> [CUPLIKAN HALAMAN]
>>>
Rabu, 02 November 2022

KONG KAUW HWEE

 


Seperti yang disebutkan pada tulisan kami yang terdahulu, memasuki abad ke-19 kristenisasi mulai digalakkan oleh Pemerintah Kolonial, sejalan dengan misi penjajahan itu sendiri. Program ini pun mulai menyasar komunitas Tionghoa terutama pada masyarakat perkotaan; padahal orang Tionghoa telah memiliki kepercayaan dan agama yang dibawa oleh leluhur mereka. Para misionaris Kristen dan Katolik dengan segala cara berupaya menyebarkan agama yang mereka bawa dari Eropa, dan aparat pemerintahan pun mendukung upaya para zending, dengan menjalankan politik diskriminatif.

 

Seperti yang dijelaskan dalam tulisan kami sebelumnya, sejak VOC dan Kerajaan Belanda menguasai Nusantara mereka telah menciptakan tatanan sosial berdasarkan pada struktur rasial dan sosial yang kaku; dengan para elit Belanda berada di puncak hierarki dan di bawahnya ada golongan Timur Asing dan Bumiputera. Belakangan menurut Algemene Bepalingen van Wetgeving yang diperbaharui pada tahun 1848, terutama berkaitan dengan pasal 6-10, ditegaskan bahwa rakyat Hindia Belanda dibagi menjadi dua golongan yaitu Eropa dan Bumiputera. Mereka yang tidak mau berpindah agama dan memeluk agama Kristen, dimasukkan ke dalam golongan Bumiputera yang beragama Islam. Sebaliknya orang yang berasal dari Timur Asing atau Bumiputera yang telah memeluk agama Kristen, disetarakan kedudukannya sama dengan golongan Eropa. Jadi agama dijadikan ukuran untuk menentukan golongan seseorang. Walaupun di tahun 1854 Pemerintah Kolonial mengeluarkan Regerings Reglement, yang mana dalam pasal 109 agama tidak lagi menjadi ukuran, kebijakan diskriminatif itu masih membekas hingga zaman kita ini. Masih tersisa anggapan semu pada sementara orang Tionghoa, bahwa setelah mereka berpindah keyakinan menjadi penganut agama Kristen, status sosial mereka pun menjadi terangkat.
<<<
> [DAFTAR YANG DIBERIKAN]
>>>
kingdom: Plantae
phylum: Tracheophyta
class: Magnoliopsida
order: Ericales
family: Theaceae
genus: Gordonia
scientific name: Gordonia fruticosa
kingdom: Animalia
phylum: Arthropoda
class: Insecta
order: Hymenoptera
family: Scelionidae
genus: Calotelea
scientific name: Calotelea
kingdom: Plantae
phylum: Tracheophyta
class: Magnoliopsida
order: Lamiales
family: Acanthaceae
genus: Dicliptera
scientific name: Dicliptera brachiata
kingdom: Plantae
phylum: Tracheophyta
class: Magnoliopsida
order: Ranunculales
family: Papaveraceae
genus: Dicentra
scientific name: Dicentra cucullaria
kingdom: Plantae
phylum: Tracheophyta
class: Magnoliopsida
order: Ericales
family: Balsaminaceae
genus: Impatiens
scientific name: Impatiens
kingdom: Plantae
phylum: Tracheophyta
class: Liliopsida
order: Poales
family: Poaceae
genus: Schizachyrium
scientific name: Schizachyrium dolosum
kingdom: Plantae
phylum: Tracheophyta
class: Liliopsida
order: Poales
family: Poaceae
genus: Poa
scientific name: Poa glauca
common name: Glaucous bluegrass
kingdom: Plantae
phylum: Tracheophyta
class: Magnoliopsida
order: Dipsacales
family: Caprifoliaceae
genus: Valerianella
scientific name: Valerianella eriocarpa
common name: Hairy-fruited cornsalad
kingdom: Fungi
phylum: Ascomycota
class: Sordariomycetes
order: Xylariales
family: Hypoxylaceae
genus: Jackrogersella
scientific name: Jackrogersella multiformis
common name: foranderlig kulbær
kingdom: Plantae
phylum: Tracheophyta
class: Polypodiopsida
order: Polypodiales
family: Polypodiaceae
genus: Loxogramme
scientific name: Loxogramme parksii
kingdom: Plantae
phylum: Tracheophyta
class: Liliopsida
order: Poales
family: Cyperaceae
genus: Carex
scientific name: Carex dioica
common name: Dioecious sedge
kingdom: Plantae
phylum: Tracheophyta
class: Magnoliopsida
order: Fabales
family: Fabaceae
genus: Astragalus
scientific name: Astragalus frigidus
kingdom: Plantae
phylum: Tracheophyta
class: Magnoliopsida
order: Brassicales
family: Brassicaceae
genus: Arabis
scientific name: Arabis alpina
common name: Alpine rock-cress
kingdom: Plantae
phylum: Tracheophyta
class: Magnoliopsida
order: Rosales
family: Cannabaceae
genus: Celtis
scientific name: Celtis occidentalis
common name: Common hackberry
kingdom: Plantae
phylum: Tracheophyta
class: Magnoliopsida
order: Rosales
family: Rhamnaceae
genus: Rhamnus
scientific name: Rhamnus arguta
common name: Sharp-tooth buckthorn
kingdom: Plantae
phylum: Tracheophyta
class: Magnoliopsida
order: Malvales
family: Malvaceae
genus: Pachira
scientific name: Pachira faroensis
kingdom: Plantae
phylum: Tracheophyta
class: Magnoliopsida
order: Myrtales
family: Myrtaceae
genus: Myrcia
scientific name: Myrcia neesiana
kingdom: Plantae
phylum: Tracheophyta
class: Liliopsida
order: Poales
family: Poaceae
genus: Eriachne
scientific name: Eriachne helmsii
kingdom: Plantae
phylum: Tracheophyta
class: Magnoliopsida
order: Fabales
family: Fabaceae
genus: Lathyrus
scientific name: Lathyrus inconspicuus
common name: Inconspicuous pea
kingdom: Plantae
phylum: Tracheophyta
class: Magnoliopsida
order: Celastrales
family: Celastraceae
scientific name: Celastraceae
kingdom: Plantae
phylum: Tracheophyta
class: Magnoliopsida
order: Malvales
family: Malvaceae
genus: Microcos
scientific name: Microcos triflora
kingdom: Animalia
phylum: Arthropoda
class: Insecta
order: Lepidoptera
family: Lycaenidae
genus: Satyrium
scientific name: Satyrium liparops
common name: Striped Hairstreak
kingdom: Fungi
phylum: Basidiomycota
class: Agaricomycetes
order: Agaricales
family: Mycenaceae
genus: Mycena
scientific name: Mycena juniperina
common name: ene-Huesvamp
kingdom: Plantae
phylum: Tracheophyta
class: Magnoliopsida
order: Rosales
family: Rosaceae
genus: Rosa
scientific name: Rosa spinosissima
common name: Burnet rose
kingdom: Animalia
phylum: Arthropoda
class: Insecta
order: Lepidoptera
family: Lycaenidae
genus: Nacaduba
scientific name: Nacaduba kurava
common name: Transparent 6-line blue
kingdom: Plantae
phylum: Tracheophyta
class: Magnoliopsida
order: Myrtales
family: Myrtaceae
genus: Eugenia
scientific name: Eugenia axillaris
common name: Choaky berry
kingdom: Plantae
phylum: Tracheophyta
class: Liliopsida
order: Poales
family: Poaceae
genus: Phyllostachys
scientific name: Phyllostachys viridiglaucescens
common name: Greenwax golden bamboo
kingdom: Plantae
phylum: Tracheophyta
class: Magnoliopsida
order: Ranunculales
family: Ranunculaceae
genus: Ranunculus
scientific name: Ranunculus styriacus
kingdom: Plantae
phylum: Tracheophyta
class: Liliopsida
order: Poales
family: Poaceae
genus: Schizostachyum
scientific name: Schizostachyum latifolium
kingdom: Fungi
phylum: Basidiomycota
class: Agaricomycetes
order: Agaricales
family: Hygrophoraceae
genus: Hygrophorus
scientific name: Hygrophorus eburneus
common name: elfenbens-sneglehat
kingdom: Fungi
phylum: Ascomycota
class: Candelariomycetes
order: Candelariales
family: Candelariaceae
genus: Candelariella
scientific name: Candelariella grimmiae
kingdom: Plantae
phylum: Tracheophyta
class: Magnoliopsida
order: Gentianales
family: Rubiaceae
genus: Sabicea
<<<
> [TUJUAN TUGAS] Menurut cuplikan halaman, pasal berapa dalam Regerings Reglement tahun 1854 yang membuat agama tidak lagi menjadi ukuran? Daftar ini adalah bahan tersendiri yang terpisah dari cuplikan halaman.

> [HASIL LATIHAN] Pasal 109.